Unlike Dickens’ famous case of Jarndyce v Jarndyce, which lasted many generations, the legal saga of Newhaven West Beach only began seven years ago when the beach was closed to the public by its owners, Newhaven Port and Properties Ltd (“NPP”). NPP operates Newhaven Harbour under statutory powers. Public use of West Beach for bathing and other beach activities began before the First World War. Newhaven Town Council responded to the closure by applying to have the beach registered as a town or village green (“TVG”). Having held an inquiry, East Sussex County Council followed the Inspector’s recommendation and decided to register West Beach as a TVG. On Wednesday 25 February 2015 – one judicial review application and two (arguably two and half) appeals later – the Supreme Court has finally decided that West Beach ought not to be registered as a TVG.
Three very significant legal issues were involved, of which only two were decided.
Did the public enjoy an implied licence arising from NPP’s byelaws so that public use was not “as of right”? For the TVG application to succeed, use by the inhabitants of Newhaven had to be without permission from NPP and its predecessors. Harbour byelaws made in 1931 forbade bathing and certain other activities in particular parts of the harbour. The Supreme Court accepted that these implied that bathing was permitted in other parts, including West Beach. That implied permission was sufficient to prevent registration of the beach as a TVG.
Can land be registered as a TVG, if registration is incompatible with a statutory function carried out on the land? Having decided the implied permission point, it was technically unnecessary for the Supreme Court to decide this issue, but decide it the Court did – in favour of NPP. Their Lordships decided that registration as a TVG would make it a criminal offence for NPP to damage the TVG or interrupt its use as a place for exercise and recreation. That would be incompatible with the use of Newhaven Harbour as a working harbour.

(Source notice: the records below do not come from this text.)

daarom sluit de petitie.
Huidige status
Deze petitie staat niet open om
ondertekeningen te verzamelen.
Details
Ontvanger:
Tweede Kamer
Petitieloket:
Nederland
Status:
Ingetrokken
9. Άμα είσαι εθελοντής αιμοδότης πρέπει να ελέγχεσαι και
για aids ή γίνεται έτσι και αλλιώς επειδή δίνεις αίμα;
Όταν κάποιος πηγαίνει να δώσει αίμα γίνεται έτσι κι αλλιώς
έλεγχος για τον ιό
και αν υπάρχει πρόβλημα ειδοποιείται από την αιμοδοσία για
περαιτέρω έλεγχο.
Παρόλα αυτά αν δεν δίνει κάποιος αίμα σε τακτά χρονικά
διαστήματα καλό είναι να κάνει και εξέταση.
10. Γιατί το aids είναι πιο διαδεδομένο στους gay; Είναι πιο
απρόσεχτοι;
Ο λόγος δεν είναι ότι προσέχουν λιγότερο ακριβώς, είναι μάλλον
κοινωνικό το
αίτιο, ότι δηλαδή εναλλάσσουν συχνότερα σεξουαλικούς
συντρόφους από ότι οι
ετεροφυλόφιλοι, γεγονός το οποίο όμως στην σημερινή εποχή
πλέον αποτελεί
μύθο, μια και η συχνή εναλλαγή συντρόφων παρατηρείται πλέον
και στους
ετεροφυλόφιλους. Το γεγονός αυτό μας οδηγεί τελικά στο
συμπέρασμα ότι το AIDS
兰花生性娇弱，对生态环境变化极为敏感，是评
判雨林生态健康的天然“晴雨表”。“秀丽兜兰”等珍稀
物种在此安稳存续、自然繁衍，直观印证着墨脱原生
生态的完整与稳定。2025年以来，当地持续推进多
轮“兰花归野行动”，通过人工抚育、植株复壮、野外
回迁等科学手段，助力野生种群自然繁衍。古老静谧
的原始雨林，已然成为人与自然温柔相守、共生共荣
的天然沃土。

Clearly this second limb of the Newhaven decision will be a lot of help to local authorities and others carrying out statutory functions in cases where incompatibility arises.
The third issue was this. “What is the legal status of people bathing on the foreshore (i.e. the seabed/beach between the high and low water marks) who don’t have the owner’s express permission?” According to the Supreme Court, there are three possible answers in law.
There may be a general common law right for the public to use the foreshore for bathing.
The common law may presume the foreshore owner has permitted the public bathing until the owner publicly revokes that implied permission.
Anyone bathing on the foreshore without express permission is a trespasser.
However all five Supreme Court found this topic so difficult that they unanimously deferred the decision as to which, if any, of these three answers is correct to another occasion. It is surprising that on such a small and crowded island there isn’t an obvious answer to this either in statute or in the common law.
The nearest thing there is to a leading case, Blundell v Catterall, decided in 1821, concerned bathing machines operated as a business on the foreshore of the River Mersey. It has been much criticised and judges have often found reasons not to follow it.
One of the complications is that English law clearly does not yet provide a public general right over land above the high tide mark to reach the foreshore below the high water mark, whether for bathing or any other lawful purpose. A common law right to bathe on the foreshore would be of little use with out a right to get there.
In most places the creation of the English Coastal Path under the Marine and Coastal Access Act 2009 will solve this problem once its objective of providing a public path all the way round the English coastline has been achieved. Members of the public, exercising their statutory “coastal access rights” have access not only over the path itself but also the adjoining “spreading land”. Spreading land, for this purpose, includes the foreshore. Coastal access rights permit “open–air recreation” which is not itself defined, except, in reverse, by Schedule 2 of the Countryside and Rights of Way Act 2000. This lists prohibited activities, including bathing in non-tidal waters; which very strongly suggests that bathing in waters over the foreshore, which are by definition tidal, is within the public’s coastal access rights.
Sea bathers have cause therefore to be grateful that last September, the Coalition Government announced extra funding to enable the creation of the English Coastal Path to be completed by 2020.